It means we get to keep all our old mistakes.  Dennie van Tassel

Bob Young, a Canadian, and Marc Ewing, an American graduated from Carnegie Mellon University.   Young formed the ACC Corp’n as a mail-order catalogue business offering UNIX and Linux products.

Ewing had been renowned for wearing a red hat as he moved between classes; it was his grandfather’s lacrosse hat.  He became recognised as an expert in computing matters and many at CMU were told to ‘ask the man in the red hat’ if they had a problem.

 July 1994 Ewing developed his own Linux system called Red Hat Linux.  The two got together as Red Hat Software.  Its original product was Red Hat Linux which was offered as free software but with a charge for any support.

October 1994 – The 1.09 version of the software was widely available; it became known as the Halloween version, released under the GNU GPL licence.

It was Red Hat and several other initiatives that ensured Linux became one of the fastest-growing operating systems.  It was adopted by many businesses, mainly to avoid the Microsoft licence fees, and was soon supported by many developers who successfully ported it to many platforms and quickly ensured it was compatible with new processors and other hardware releases.

1997 – Ewing was on the 86Open project steering committee which featured many of those involved in open-source software – Linus Torvalds, Bruce Perens, Keith Bostic, John ‘maddog’ Hall…

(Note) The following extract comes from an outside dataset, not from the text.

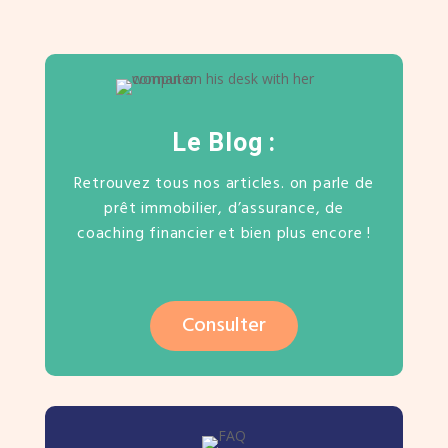
Le Blog :
Retrouvez tous nos articles. on parle de
prêt immobilier, d’assurance, de
coaching financier et bien plus encore !
Consulter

August 1999 – Red Hat went public, recording the eighth largest first day gain on Wall Street.  Not bad – an operation selling free software valued at $3bn!  It was looking to raise between $60m and $72m but achieved $84m.

November 1999 – With these proceeds Red Hat went on the acquisition trail, subsuming Cygnus Solutions for its GNU software products, Hell’s Kitchen Systems…

March 2002 – UNIX and Linux packages were combined so they resembled more of a suite of software, à la Windows, resulting in what was called the ‘Red Hat Enterprise Linux’.

Red Hat had evolved through internal development and feedback from its users.  In 2003 it sponsored the Fedora Project.  A community-based open-source project originated in Hawaii in 2002, it promoted free software and content.  The way forward was for the Fedora community to provide code changes to Red Hat Linux.

2005 – Red Hat was listed on the NASDAQ 100 and in 2006 moved to the New York Stock Exchange; by 2009 it was on the Standard & Poor’s 500 list.

February 2009 – Red Hat was shown to be the largest commercial contributor to the Linux kernel.